雷衝讓他把耳朵伸過來,爾後更加輕地說,“你想幹什麽,就去幹吧。那雲姑娘,她——”後麵的話很含糊,程倚天腦子裏一片亂糟糟,雖仔細分辨,一個字都沒聽清。
不過,那些對程倚天來說,都不再是什麽重要的事。
他猛地把雷衝抱得更直立些,很小心打量,爾後輕輕叫:“義父——”搖了搖,小心翼翼再呼喊:“義父!”一聲,一聲,又一聲……可是,不論他再怎麽心急,又多麽用心,雷衝閉上的眼睛再也不會睜開。在他哭得昏天黑地的情況下,不會再有一隻手伸起來,大拇指觸碰到他的臉頰,為他把眼淚輕輕擦去。
“義父啊,你梳頭很好啊,以後,天兒隻要義父給自己輸。”
“糖葫蘆好甜,義父不吃嗎?那天兒就一個人吃。”
“這本書讀起來好難懂,義父替天兒講講吧。”
“我能把這桶水用一隻手提起來了呢。”
“這樹這麽粗,我也可以一掌打斷。”
“義父啊,我不要出去了,不找雲妹妹,也不和別的女孩子玩兒。”
“義父,我好悶。”
“我會好好練功,一定好好練功。”
“義父放心。”
“把我關在離塵居……無論如何,還是要把我和雲杉分開……”
“因為要建立逸城,所以不能讓養父養母成為羈絆。必須在我長大之前殺死他們。”
…………
程倚天的腦子裏,隻留下往事。一幕一幕,不斷出現,往複。他承認他恨過,但是,即便是再深刻的恨,最終也不得不歸結於命運的無常。沈放飛沒料到會愛上肖靜瑤,肖靜瑤也不知道,她在征服江湖的過程中,會多了沈放飛這個情感上的羈絆。他們後來有了他,為了他,沈放飛不得不帶著肖靜瑤,再絕不傷害任何追殺者的困境中,亡命天涯。義父做那些事,也都是無奈之舉。要保護他,在把所有秘密大白於天下時,要有足夠的勢力和力量,讓他保護自己,不至於重蹈父母的覆轍。
抱著義父漸漸冷卻的身體,他隻能不斷重複:“我不怪你,不怪你們;不怪你們,也不怪你……”也不知道父母和義父能不能一起聽到,就這麽一直重複,一直重複,同時哭到傷心斷腸。
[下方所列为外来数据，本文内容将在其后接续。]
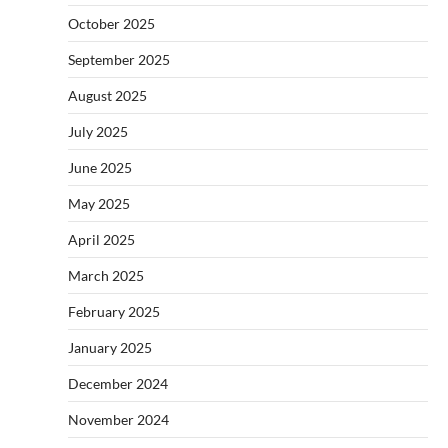
October 2025
September 2025
August 2025
July 2025
June 2025
May 2025
April 2025
March 2025
February 2025
January 2025
December 2024
November 2024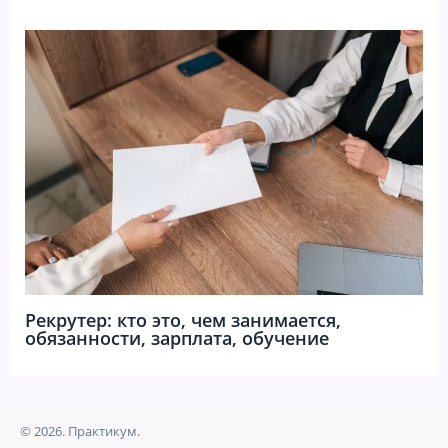
Рекрутер: кто это, чем занимается,
обязанности, зарплата, обучение
© 2026. Практикум.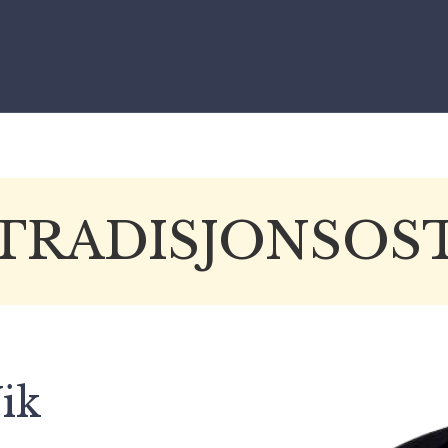
TRADISJONSOS
ik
鐵琴、鐵劍屎尿齊流,手足酸軟了好一陣,方才鼓足勇氣爬起來。好死不死,鐵劍還想從後麵,偷襲程倚天一刀。
鐵琴抓住他:“他附骨針已經解了。”
“什麽?”腦子永遠比別人秀逗的鐵劍竟然沒轉過彎來。
“你都尿褲子了,為了什麽?”
鐵劍被鐵琴一吼,這才記起:“教主複生了?”
“對啊!”
“教主複生了!”鐵劍更大聲叫起來。
另一邊,杜伯揚踢冷無常。冷無常知他意思,挪動身體,摸了塊石頭,又挪動著,反著身體靠近。用那塊,拚命磨綁著杜伯揚雙手的繩子。那石頭鈍得很,很用力很用力,也隻磨開一點點。
看到鐵琴鐵劍要跑,杜伯揚和冷無常一起叫起來:“公子、公子!”
鐵劍拔出劍,就要來殺他們。鐵琴拉住鐵劍,罵道:“都什麽時候,逃命要緊啊。”屎尿臭味熏天的兩個人,丟下院子裏的一切,倉皇逃命。
一口氣逃出去很遠,兩個人回頭去看,那個院子早就不知道被甩到哪裏去。荒野茫茫,就算程倚天想起來,要追他們,一時半刻的,怕也追不上吧?即便如此,他們還是找了叢長得很茂盛的長草,兩個人一起躲進去。
鐵劍問鐵琴:“這到底怎麽回事啊?不是讓他寫譜心大法,怎麽反而讓他練成譜心大法了呢?”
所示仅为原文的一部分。